* _Task brief_:
Transcribe, exactly as they appear, only the lines from the one holding "By using the" through the end of the entries below.

Stored data entries:
::::::
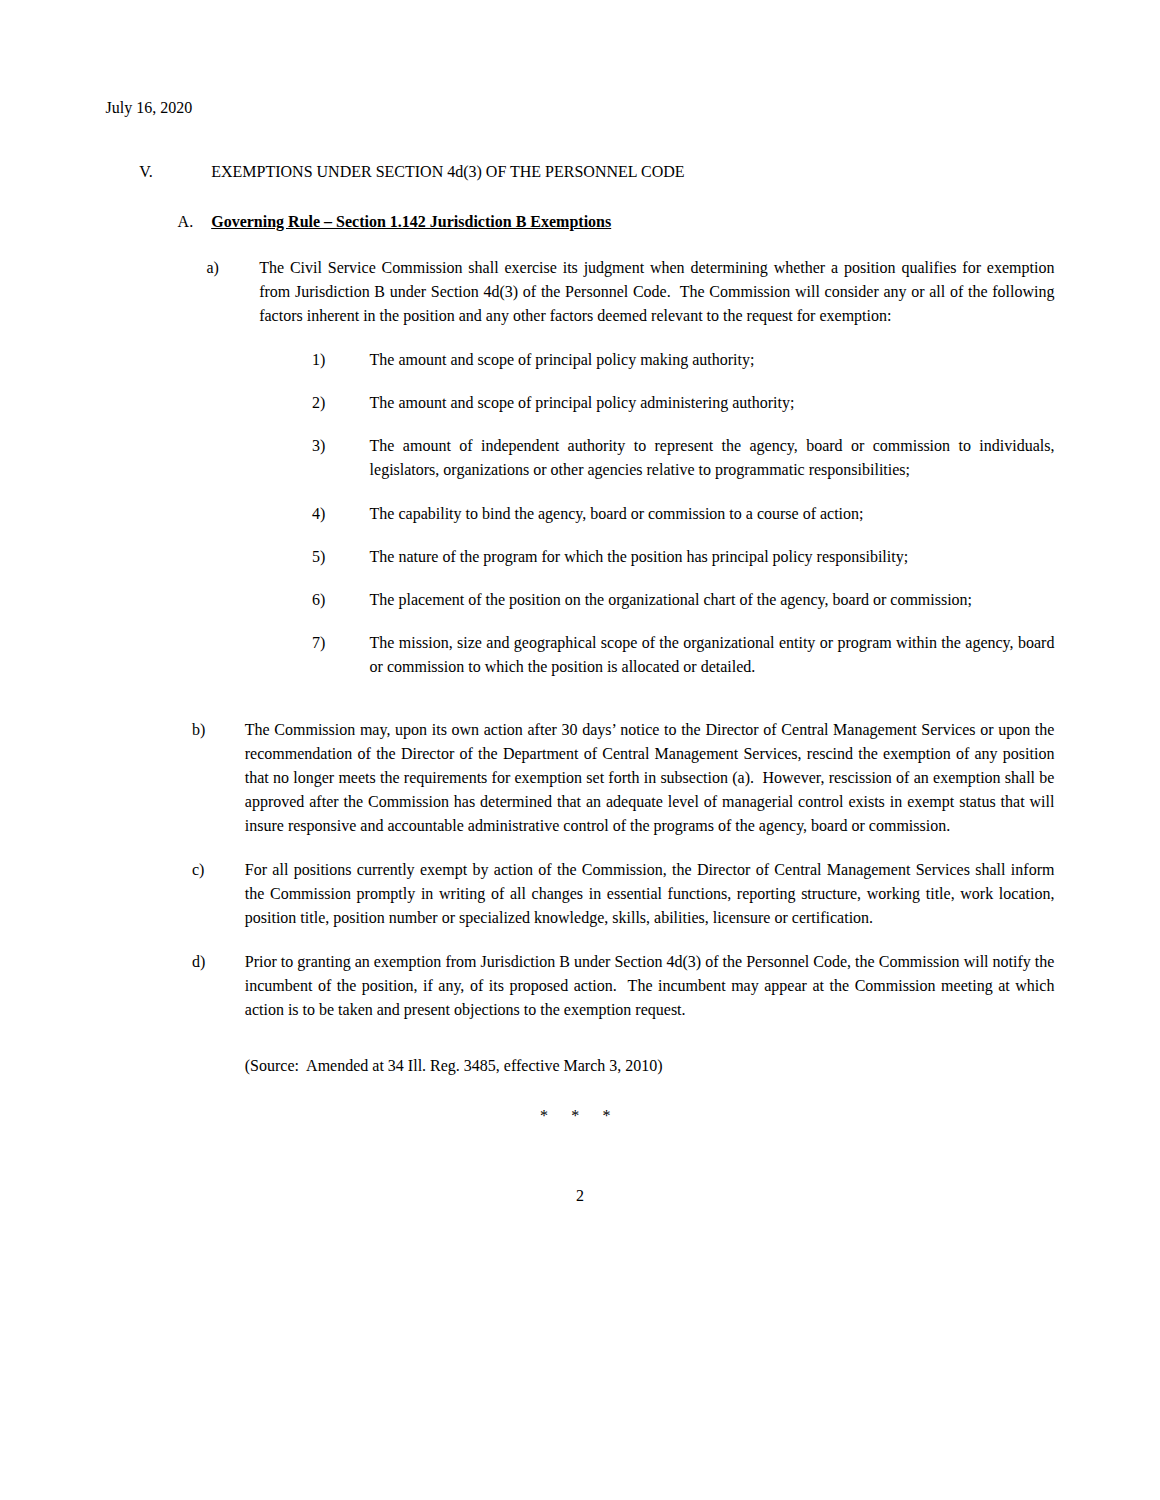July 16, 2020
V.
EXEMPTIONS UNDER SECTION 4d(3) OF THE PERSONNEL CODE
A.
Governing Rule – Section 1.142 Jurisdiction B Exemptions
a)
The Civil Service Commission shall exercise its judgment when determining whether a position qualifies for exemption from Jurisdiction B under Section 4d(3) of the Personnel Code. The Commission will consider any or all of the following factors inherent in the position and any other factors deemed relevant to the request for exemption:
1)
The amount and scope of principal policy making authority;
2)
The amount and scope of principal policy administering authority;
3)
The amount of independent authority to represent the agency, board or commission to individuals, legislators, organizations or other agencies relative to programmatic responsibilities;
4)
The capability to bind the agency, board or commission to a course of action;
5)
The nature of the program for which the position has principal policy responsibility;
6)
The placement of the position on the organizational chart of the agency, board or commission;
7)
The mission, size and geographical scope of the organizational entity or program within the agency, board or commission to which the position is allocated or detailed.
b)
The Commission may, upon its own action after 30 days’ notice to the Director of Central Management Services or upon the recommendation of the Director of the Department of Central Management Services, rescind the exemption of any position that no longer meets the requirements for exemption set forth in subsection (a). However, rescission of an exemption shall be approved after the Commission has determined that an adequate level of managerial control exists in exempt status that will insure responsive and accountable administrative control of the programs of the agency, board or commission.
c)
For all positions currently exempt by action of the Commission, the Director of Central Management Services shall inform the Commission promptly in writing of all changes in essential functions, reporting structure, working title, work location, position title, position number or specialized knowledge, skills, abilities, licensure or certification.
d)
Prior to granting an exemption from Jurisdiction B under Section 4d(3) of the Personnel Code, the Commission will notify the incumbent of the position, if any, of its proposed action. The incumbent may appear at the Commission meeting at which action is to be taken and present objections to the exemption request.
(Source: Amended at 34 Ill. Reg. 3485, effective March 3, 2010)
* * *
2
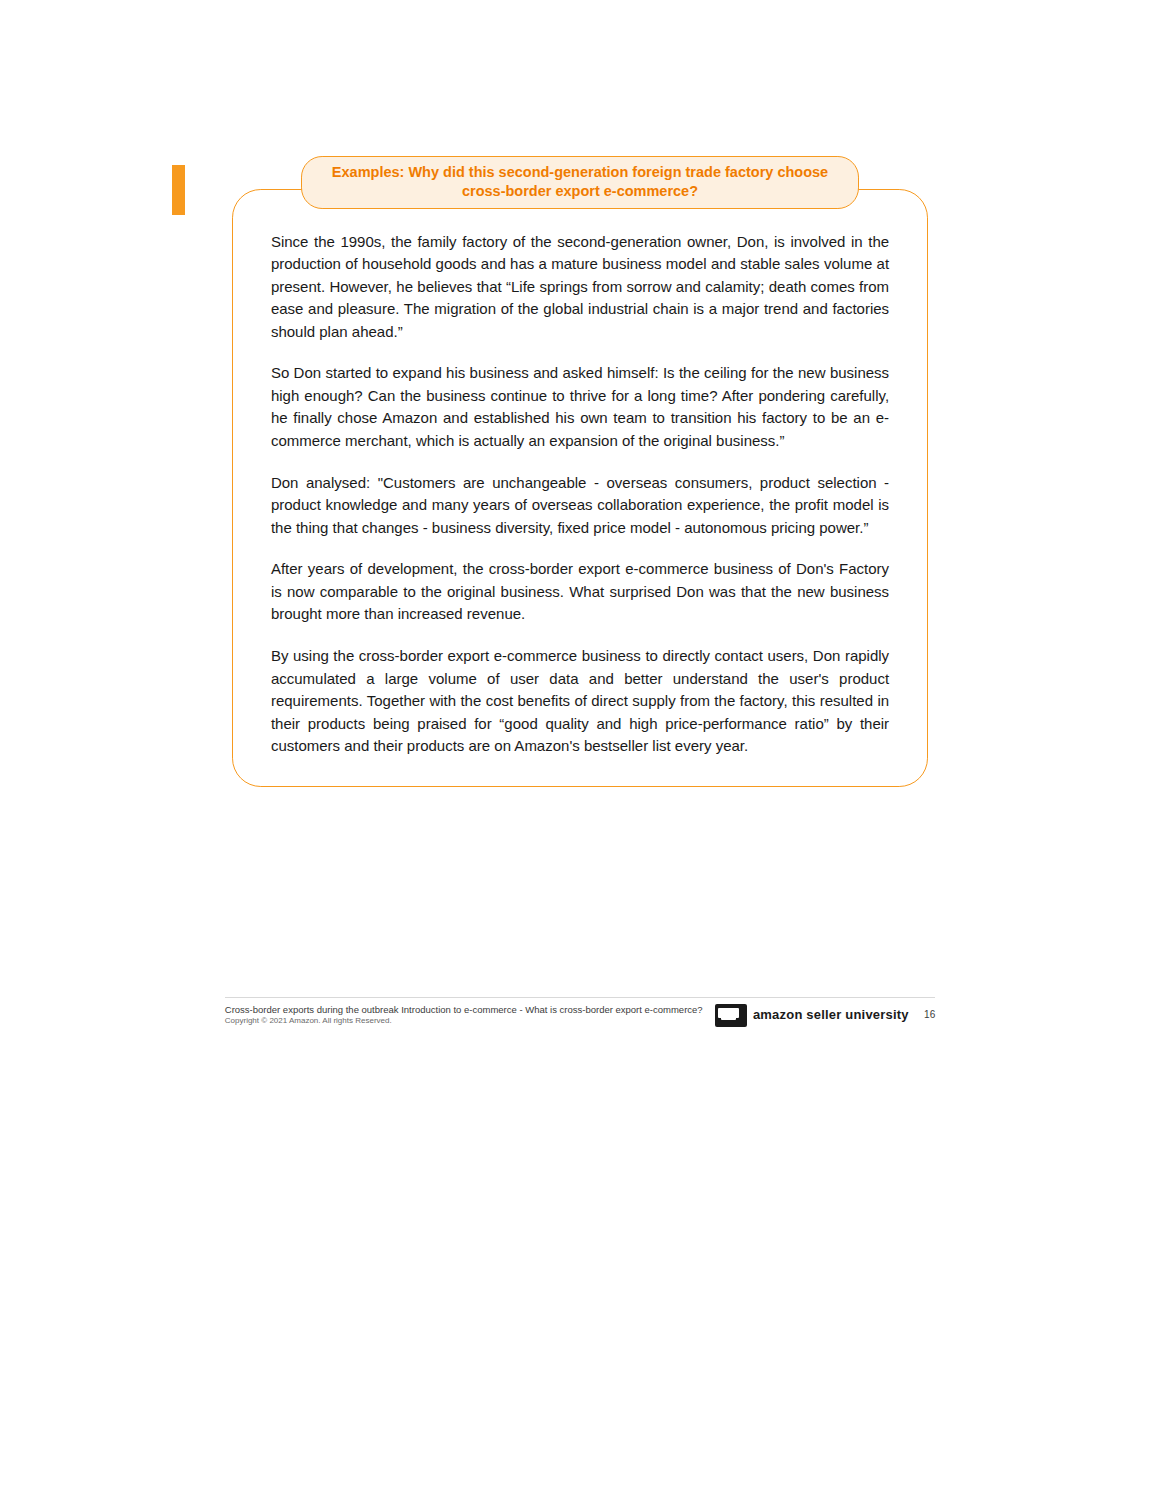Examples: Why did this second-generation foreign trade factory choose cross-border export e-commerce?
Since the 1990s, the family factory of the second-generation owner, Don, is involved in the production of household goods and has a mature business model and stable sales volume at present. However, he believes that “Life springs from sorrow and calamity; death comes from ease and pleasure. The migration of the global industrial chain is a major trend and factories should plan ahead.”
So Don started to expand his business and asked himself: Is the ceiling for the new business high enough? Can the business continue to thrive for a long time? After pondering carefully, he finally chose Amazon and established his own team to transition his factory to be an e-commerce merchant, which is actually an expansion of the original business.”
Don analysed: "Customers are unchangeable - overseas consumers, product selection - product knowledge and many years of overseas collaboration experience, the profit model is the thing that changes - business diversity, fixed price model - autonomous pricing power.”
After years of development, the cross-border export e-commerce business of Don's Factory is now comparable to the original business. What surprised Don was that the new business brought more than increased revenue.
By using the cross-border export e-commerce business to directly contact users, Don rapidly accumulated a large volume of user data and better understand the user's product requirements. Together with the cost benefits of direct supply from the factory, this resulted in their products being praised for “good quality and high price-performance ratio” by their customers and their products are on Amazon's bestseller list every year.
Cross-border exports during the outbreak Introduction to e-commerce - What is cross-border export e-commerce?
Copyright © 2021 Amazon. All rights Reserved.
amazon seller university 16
::::::
* _Answer below_:
By using the cross-border export e-commerce business to directly contact users, Don rapidly accumulated a large volume of user data and better understand the user's product requirements. Together with the cost benefits of direct supply from the factory, this resulted in their products being praised for “good quality and high price-performance ratio” by their customers and their products are on Amazon's bestseller list every year.
Cross-border exports during the outbreak Introduction to e-commerce - What is cross-border export e-commerce?
Copyright © 2021 Amazon. All rights Reserved.
amazon seller university 16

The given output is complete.